Em resumo: planejar o máximo possível antes da viagem e ter sabedoria para sair do planejamento quando for mais interessante. Não confundir planejamento com execução.

Cartilha de Viagem

15.02.2011

Um amigo pediu umas dicas de como se preparar para a viagem. Tem um monte de coisas espalhadas aí no blog sobre equipamentos, vestimenta e acessórios. Também discuto algo na página de planejamento.

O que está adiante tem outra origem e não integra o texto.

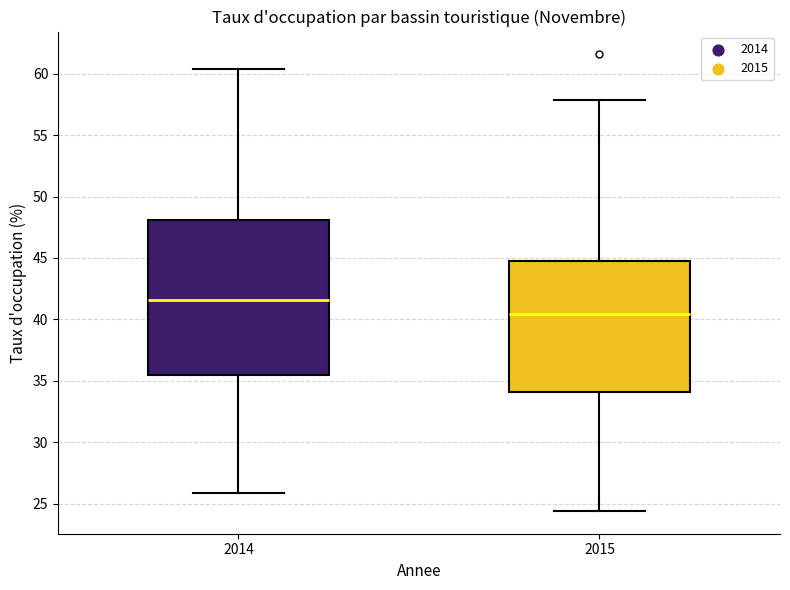

Reading left to right, transcribe this box plot: for each box, give where its median line is, the range the box spans, and where its two whiskers end, as read against the y-axis. The values are not printed on the chart, so give them approximately, as read against the axis.

2014: median 41.5, box 35.5 to 48.0, whiskers 26.0 to 60.5
2015: median 40.5, box 34.0 to 45.0, whiskers 24.5 to 58.0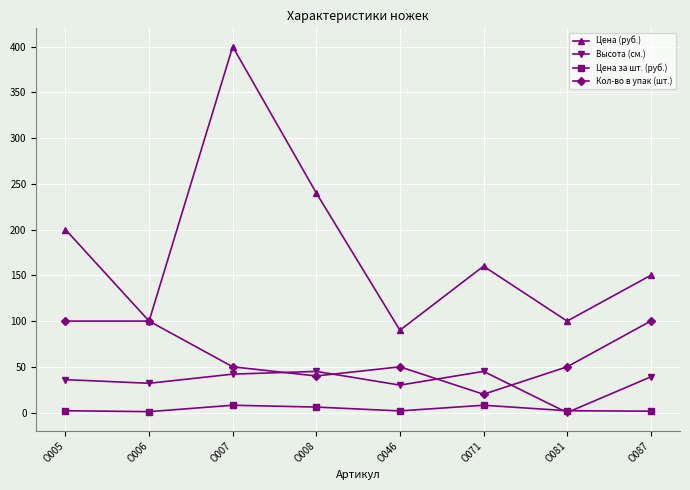

True or false: Цена за шт. (руб.) and Кол-во в упак (шт.) intersect in this chart.

False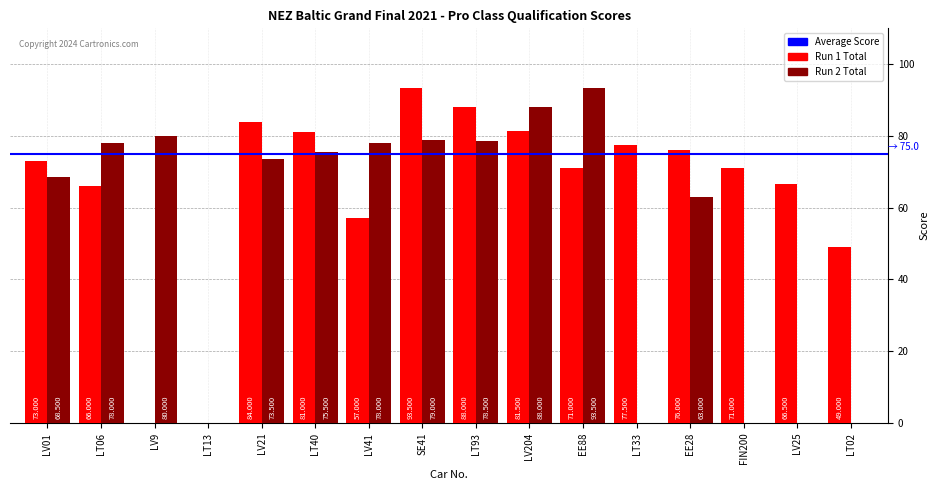

Which category has the lowest value across all series?

LV9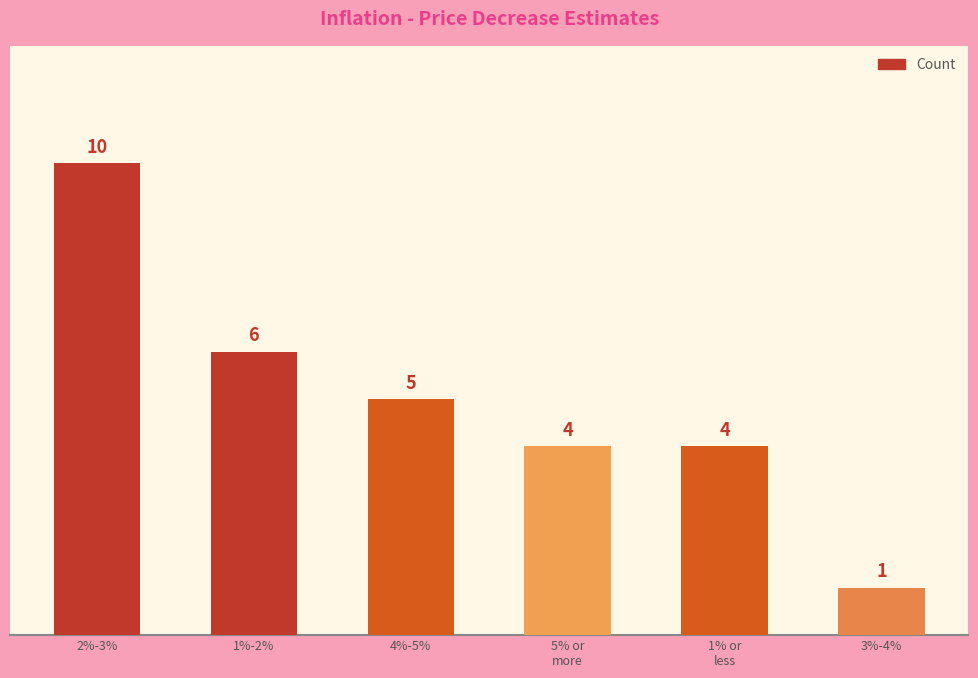

Are the bars grouped side by side (vs. stacked)?

No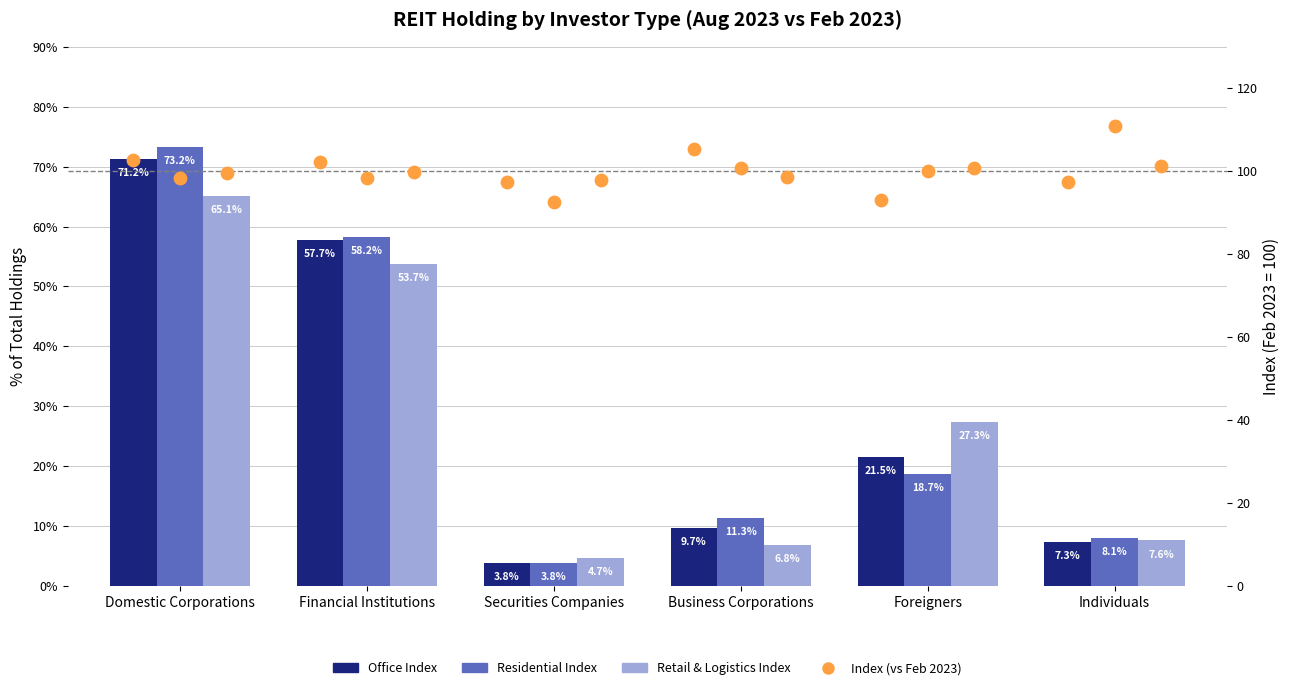

Which series contains the highest Y value?

Index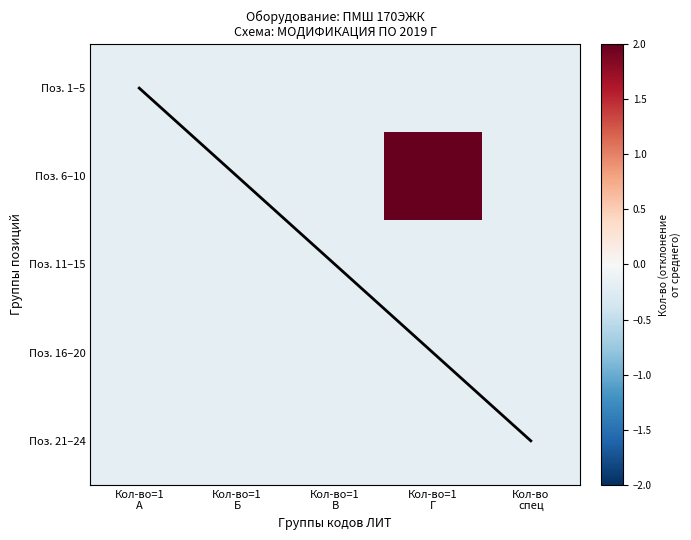

True or false: Поз. 21–24 has a value of -0.0 at Кол-во=1 Г.

False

Mas resolvi pensar um pouco mais para ver o que realmente é fundamental. Cheguei à seguinte lista:

  • Moto revisada. Não importa o ano ou a cilindrada, mas é bom começar com algo mais ou menos confiável. É sempre uma aventura quando quebra alguma coisa, mas não é bom que aconteça com muita freqüência.
  • Preparo físico. Depois de muitos dias na estrada, é normal sentir algumas dores e atrofiamentos. Um pouco de natação ou corrida antes da viagem pode fazer você aproveitar bem mais o passeio.
  • Afinidade com o grupo ou a garupa. Sempre estouram umas brigas por causa da tensão e do cansaço. Então, é bom estar entre amigos para resolver tudo. Também é bom que todos tenham mais ou menos o mesmo estilo, como quilometragem diária, horário de acordar, tipo de passeio e de conversa.
  • Pesquisa. Quanto mais você souber sobre a cultura, a geografia e a história de um lugar, mais aproveita a viagem.
  • Mente aberta para novas amizades. Estar preparado para aprender com todo mundo: com o frentista do posto, com a dona da padaria, com o carinha da CG. Afinal, é para isso que viajamos, né? Para conhecer gente igual a gente, não precisamos sair de casa.
  • Levar pouco peso. A gente não usa quase nada do que leva.
  • Aceitar a vida como ela é. Receber todos os imprevistos na boa. Os imprevistos são a viagem.

06.01.2012

Resumindo mais ainda, agora mais velho eu não dou tanta importância assim para o planejamento, a não ser: ter a companhia certa, andar sempre devagar, ir leve, ter a menor e mais velha moto que dê conta do recado, e conversar com todo mundo que encontrar no caminho.